With the Oldham West by-election victory and the natural hiatus of the Christmas break Jeremy Corbyn had the perfect opportunity to draw a line under the chaos, infighting and run of gaffes that had characterised the weeks leading up to the Syria vote.
Labour desperately needs a period of calm, of binding of wounds, of mending of fences, even if just to enable us to concentrate until May on fighting vital and difficult elections for Scottish Parliament, Welsh Assembly, London Mayor and defending 1200 council seats, rather than to waste energy on internal divisions.
Corbyn’s own leadership needs a period of consolidation where he can build alliances with the soft left and centre of the party and with the large number of MPs and members who are just instinctively loyal to whoever is leader. He needs time to focus on setting out his policy stall to the public rather than refighting the battles of the summer’s leadership campaign.
Instead, the capacity of sectarian operatives around him to start unnecessary fights within the party has yet again been exhibited.
Someone chose to brief two Sunday newspapers about an imminent reshuffle and named Hilary Benn, Angela Eagle, Maria Eagle, Michael Dugher and Rosie Winterton as likely to be sacked, hinting this was somehow punishment for divisions over the Syria vote.
Maybe this is what is actually planned. Or maybe this is a crass piece of expectation management, naming more victims than there actually will be, and hinting at a big promotion for Diane Abbott (who I sure would admit herself is something of a polarising figure among colleagues), so that an eventual lower key reshuffle will be greeted with a sigh of relief. Or maybe it is a crude piece of bullying – threatening shadow ministers with the sack to get them into line.
In any of these cases it is reprehensible and divisive at a time when Labour is crying out for unity and the people we are supposed to represent are suffering because we are so busy fighting each other that we are failing to provide an effective opposition to the Tories and their cuts.
Sacking these shadow ministers would be wrong on many levels.
Wrong because none of them has done anything that could be defined as “disloyal”, their main crime seems to have been to have debated the Syria issue at Shadow Cabinet, when it is the function of the Shadow Cabinet to debate and set the PLP’s policy on contentious issues, then to have voted with their consciences once the Shadow Cabinet had determined it would be an un-whipped free vote. As Chief Whip, Rosie Winterton didn’t even vote, she abstained because that is the convention for the holder of her post in such circumstances.

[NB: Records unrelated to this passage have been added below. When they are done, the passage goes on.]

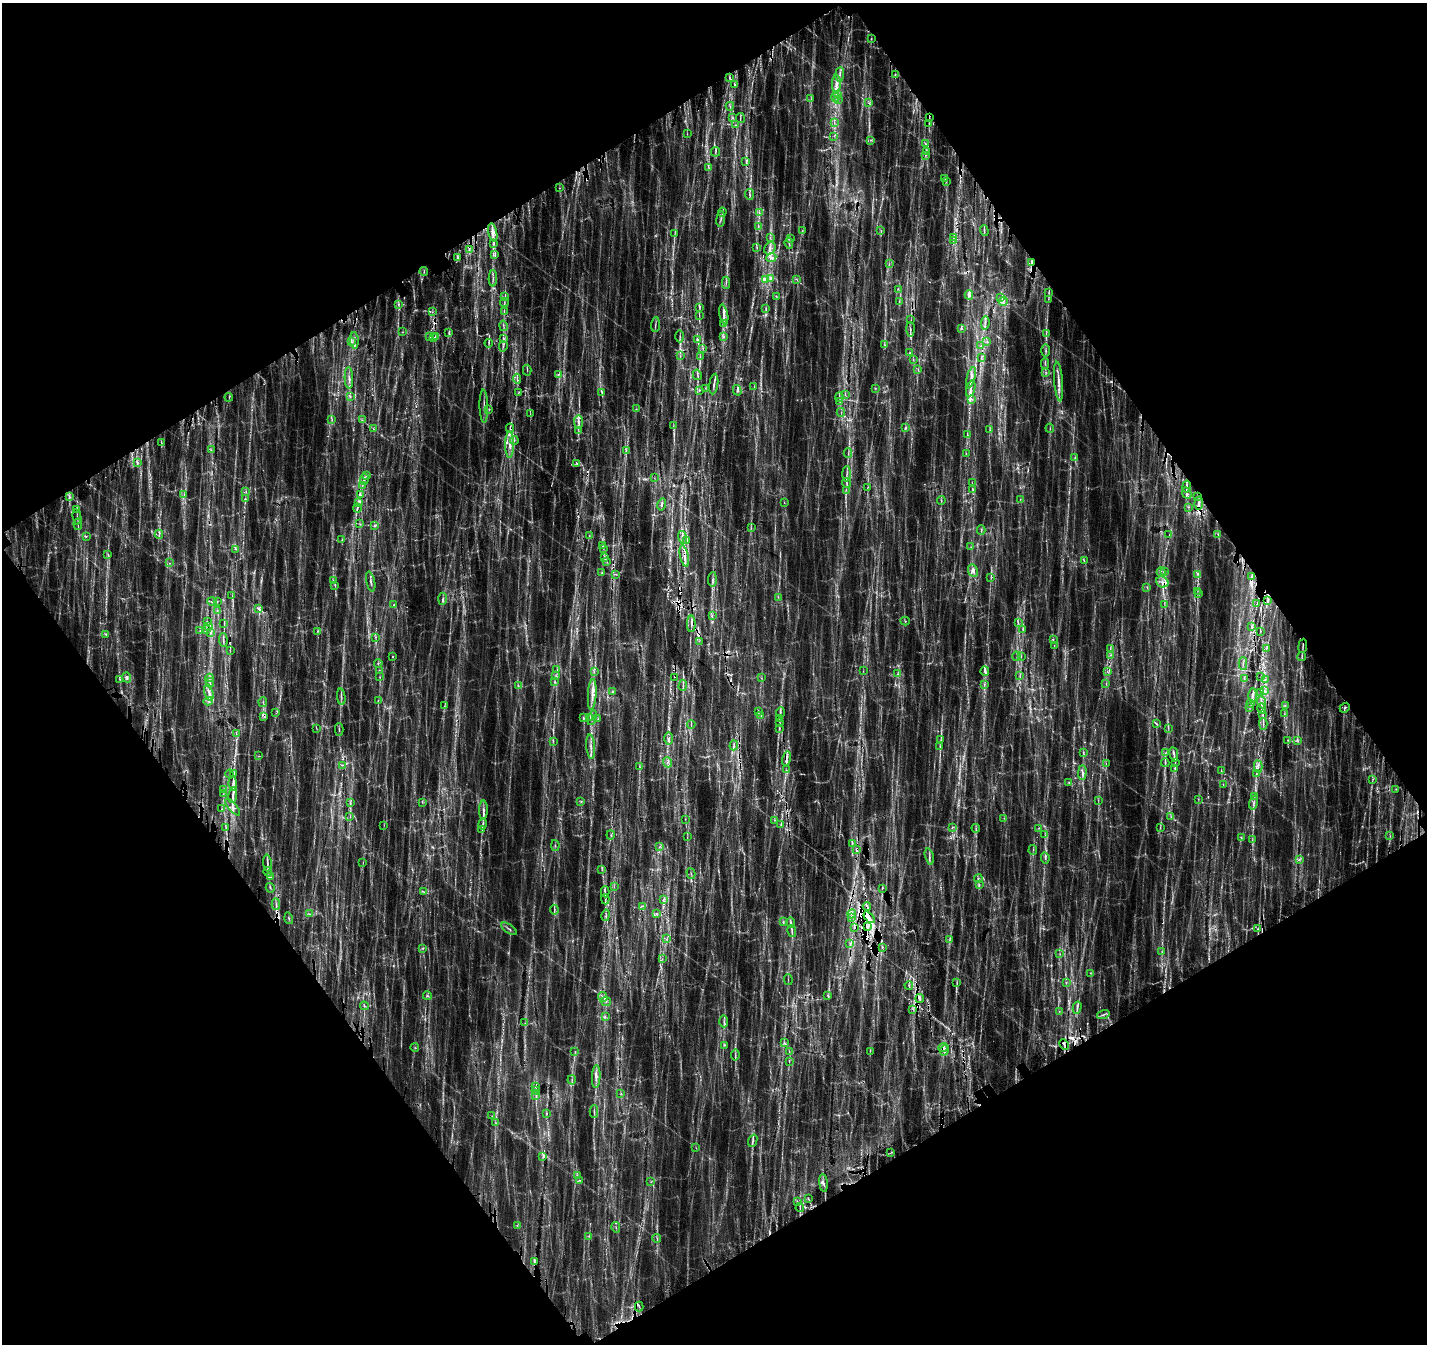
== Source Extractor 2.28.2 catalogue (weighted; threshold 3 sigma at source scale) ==
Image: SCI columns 244-5943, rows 396-5760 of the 6183 x 6096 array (HDU 1 of 3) = the unmasked area's bounding box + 8 px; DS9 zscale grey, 4 x 4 block average (1 PNG px = mean of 4 x 4 image px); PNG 1429 x 1346 px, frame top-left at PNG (2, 3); each listed source drawn as its Kron ellipse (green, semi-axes under 4 px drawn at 4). Shown black and unused: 48% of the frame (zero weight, under 3 of 4 exposures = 14% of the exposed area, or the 3 px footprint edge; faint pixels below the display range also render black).
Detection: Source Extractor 2.28.2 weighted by HDU 2 'WHT'. Background 0.0731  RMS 0.0094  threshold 0.0424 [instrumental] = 3 sigma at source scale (4.5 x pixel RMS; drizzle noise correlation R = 1.50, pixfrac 1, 0.0396/0.0396 arcsec/px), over >= 5 px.
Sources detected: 1285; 260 too faint to see at this stretch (4 x 4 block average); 48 cosmic-ray / hot-pixel residue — neither listed nor drawn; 45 coinciding with a brighter row at this scale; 143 inside a brighter listed object's ellipse — not listed separately; of the other 789, all 500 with FLUX_AUTO >= 3.1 (the completeness limit of this list) listed and drawn (289 fainter detections not listed), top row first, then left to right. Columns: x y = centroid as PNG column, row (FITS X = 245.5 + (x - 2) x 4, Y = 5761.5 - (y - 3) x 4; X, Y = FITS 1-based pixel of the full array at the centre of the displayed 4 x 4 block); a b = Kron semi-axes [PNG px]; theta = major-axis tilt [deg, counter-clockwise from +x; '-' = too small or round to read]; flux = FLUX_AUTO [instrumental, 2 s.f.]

Wrong because loyalty cuts both ways and to sack these shadow ministers after just three months would be fundamentally disloyal given that they are people who agreed to serve in order to help make Jeremy’s leadership work, at a time when many others chose to return to the backbenches.
Wrong because these are five of Labour’s most effective and experienced front bench operators, at a time when the overall talent pool is much reduced due to senior figures losing their seats in May or choosing not to serve in September, and the talent pool of partisan Corbyn supporting MPs is barely into double figures.
Wrong because it will further alienate and cause conflict with the PLP and the 49% of full members who did not vote for Corbyn if five of the MPs most popular and trusted with their colleagues are axed.
Wrong because it would represent a further narrowing of the ideological base of the party leadership if people are sacked who sit solidly in the centre of the party, or in the cases of the Eagles, on the Soft Left. If you can’t manage to work with Angela Eagle, an icon of the Soft Left who was actually endorsed for Deputy Leader by the same Bennite Campaign for Labour Party Democracy that endorsed Jeremy, who can you work with?
Wrong because Hilary Benn and Maria Eagle provide the public with some modicum of reassurance that Labour is still in a robust and credible place on foreign policy and defence issues like Trident. This is Corbyn’s weakest point, with an opinion poll yesterday showing 71% of the public do not trust him to safeguard national security. Unless he has people holding the Foreign and Defence portfolios who can offset this image, he will never get a hearing for his economic message about anti-austerity.
Unity begins at the top. Corbyn needs to rein in the sectarian fools doing this kind of briefing, drop plans for a reshuffle and instead repair relations and build a united team with his current Shadow Cabinet, and focus on the immediate tasks of effectively opposing the Tories in Parliament and fighting the May elections, not on fulfilling Hard Left fantasies about smashing and remaking the Labour Party in their image.